Prendre conscience de la puissance des forces de mort et du courage des forces de vie assigne les chrétiens à un double devoir : devoir d’écoute de la mémoire juive et d’aide au témoignage, puis devoir d’étude historique et d’enseignement. Car il faut que les générations montantes comprennent avec leur tête et avec leur cœur ce qui s’est passé, et il faut rester vigilant envers toutes les entreprises négationnistes, qui lancent leurs assauts de manière récurrente dans l’histoire. C’est ce travail qu’accomplit depuis de 60 ans l’Amitié judéo-chrétienne de France, née de la prise de conscience que l’antijudaïsme traditionnel des Églises ne pouvait être considéré comme étranger au martyre du peuple juif. Elle continue, encore aujourd’hui, à susciter et à encourager des vocations de témoins et d’enseignants.

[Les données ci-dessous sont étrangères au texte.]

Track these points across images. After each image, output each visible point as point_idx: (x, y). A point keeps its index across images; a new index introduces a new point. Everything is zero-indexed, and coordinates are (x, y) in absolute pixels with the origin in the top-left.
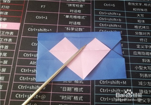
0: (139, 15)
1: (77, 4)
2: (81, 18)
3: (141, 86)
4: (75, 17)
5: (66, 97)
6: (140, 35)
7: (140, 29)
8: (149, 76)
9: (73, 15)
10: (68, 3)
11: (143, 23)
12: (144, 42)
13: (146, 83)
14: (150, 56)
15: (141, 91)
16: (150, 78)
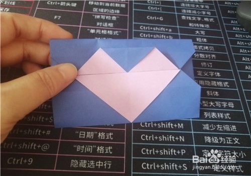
0: (197, 32)
1: (108, 15)
2: (113, 33)
3: (206, 131)
4: (104, 32)
5: (84, 148)
6: (201, 58)
7: (201, 50)
8: (219, 116)
9: (101, 30)
10: (95, 14)
11: (204, 42)
12: (207, 67)
13: (214, 127)
14: (218, 87)
15: (208, 139)
16: (220, 119)
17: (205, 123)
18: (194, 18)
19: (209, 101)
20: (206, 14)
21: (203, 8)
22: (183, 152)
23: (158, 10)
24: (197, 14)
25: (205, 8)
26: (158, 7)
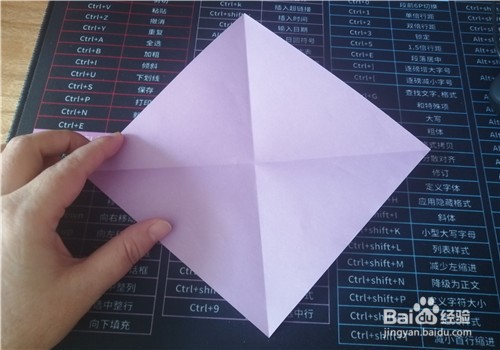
0: (429, 118)
6: (433, 163)
7: (433, 149)
8: (453, 251)
11: (439, 136)
12: (441, 177)
13: (445, 266)
14: (455, 207)
15: (437, 283)
16: (455, 255)
17: (434, 260)
18: (425, 93)
19: (441, 229)
20: (445, 85)
21: (441, 73)
22: (403, 299)
23: (369, 81)
24: (431, 85)
25: (443, 73)
26: (369, 75)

Mais dès le début, ce devoir s’est accompagné d’une autre prise de conscience : la nécessité de rencontrer le judaïsme et le peuple juif vivants, aujourd’hui, afin de les reconnaître comme témoins d’une alliance toujours actuelle avec le Dieu d’Abraham, le Dieu d’Isaac, le Dieu de Jacob. Alors certains chrétiens ont commencé à s’ouvrir à la tradition juive, à la compréhension de la vie juive, à la connaissance du sens du shabbat, des rites et des fêtes, afin de pouvoir corriger autour d’eux, quand cela s’imposait, les a priori erronés hérités de l’antijudaïsme traditionnel. Mais nous devons donner de la résonance à ce travail car il y a toujours beaucoup à faire.

En même temps il ne faut jamais oublier, comme c’est inscrit dans l’article 2 des statuts de l’AJC, que nous avons la responsabilité de lutter contre toute forme d’antisémitisme et d’antijudaïsme. On voit, hélas, qu’ils connaissent un regain, dont la violence possible a été révélée par les assassinats de Toulouse. Par ailleurs les discours de haine circulant quotidiennement sur le Net, le plus souvent en provenance de circuits islamistes radicaux, s’allient à une vulgate antisioniste qui a souvent du mal à cacher ses relents antisémites. Et cela a pour effet de libérer le vieil antisémitisme traditionnel.

Parfois cela nous semble, à nous chrétiens, impensable et inimaginable. Mais alors nous avons véritablement le devoir moral de prêter l’oreille à ce que nous disent nos amis juifs, afin d’être à leurs côtés, et que les fruits de notre dialogue et de notre amitié poursuivent leur mûrissement et attirent, par leur arôme, les cœurs de nouvelles personnes de bonne volonté.